The Magnolia Hotshots was that team. The franchise hasn’t won a championship after capturing the Grand Slam four seasons ago. They were relegated to a second tier in past conferences given the recent success of its sister teams San Miguel and Barangay Ginebra. Finding a common goal, Travis found his way to the Hotshots for this season’s Governor’s Cup.

They quickly put the rest of the league taking notice as Magnolia won eight straight games to open up their campaign. They entered the playoffs as the No. 4 seed but at that point the classification hardly mattered as the Hotshots took care of anything that was thrown in their way. Their biggest hurdle was in the semifinals, against the defending champions, Ginebra.

Emerging victorious in that series with Ginebra was a huge morale boost for the Hotshots. Magnolia could proudly boast that they derailed the three-peat ambitions of their long-time rivals. More importantly, they got rid of the monkey off their backs by finally getting past the semifinals, booking a place in the title series, something that eluded the team since 2014.

Clearly, the fire in Travis’ eyes was evident throughout his second tour of duty in the PBA. Just like his prior stint with the Aces before, he served as a Swiss Army knife on-court for Chito Victolero’s five, similar to what his good buddy has been doing so far in the NBA.
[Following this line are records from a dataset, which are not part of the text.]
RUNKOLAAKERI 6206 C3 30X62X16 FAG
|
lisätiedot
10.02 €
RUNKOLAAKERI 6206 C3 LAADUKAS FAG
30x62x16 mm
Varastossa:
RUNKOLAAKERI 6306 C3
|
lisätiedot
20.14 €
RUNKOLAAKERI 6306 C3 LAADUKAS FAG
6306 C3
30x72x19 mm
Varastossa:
Travis has been a consistent presence inside the paint. He adds another body to augment the hobbled big man rotation of Magnolia. Travis is currently averaging 15.1 rebounds per game so far with 11.3 coming from the defensive end of the floor. This is impressive given the fact that he had to do battle against taller locals such as June Mar Fajardo, Greg Slaughter and Japeth Aguilar.

He may not be known as a volume scorer, but he has shown that he can light it up when needed to. In the crucial Game 4 of the semis encounter against Ginebra, he dropped 50 points, missing only six shots out of his 26 attempts from the field. Amazingly, he did that on one good leg, showing the kind of pedigree that made him the best among the rest in his first stint.

Travis is leading the Hotshots in scoring, averaging 22.3 points. He’s been a key piece in Magnolia’s balanced scoring attack. He’s shown that he can attack from anywhere on the floor. That makes him a plug-and-play option for Magnolia as he can play off the ball or handle the rock and create for himself. Travis is also a a post-up threat with his strength and finishing ability. He can man the big man position in Magnolia’s small ball line-ups.

Travis is the perfect import for Magnolia. He fills in a lot of holes that the team has. But more than his skills, Travis brings a new kind of fire to Magnolia. His confidence has played a big role in the Hotshots’ rise to the top. Without his leadership, Magnolia might have fallen in the earlier stages of the playoffs.

Winning the grand prize, the Governors’ Cup crown is a fitting conclusion to Travis’ latest stint in the PBA. With him and the Hotshots on the verge of the title, Travis has proved that he already redeemed himself. He repaid the chance given to him by Magnolia by powering them back to the Finals. Because of that, he deserves to be named as the Best Import this conference.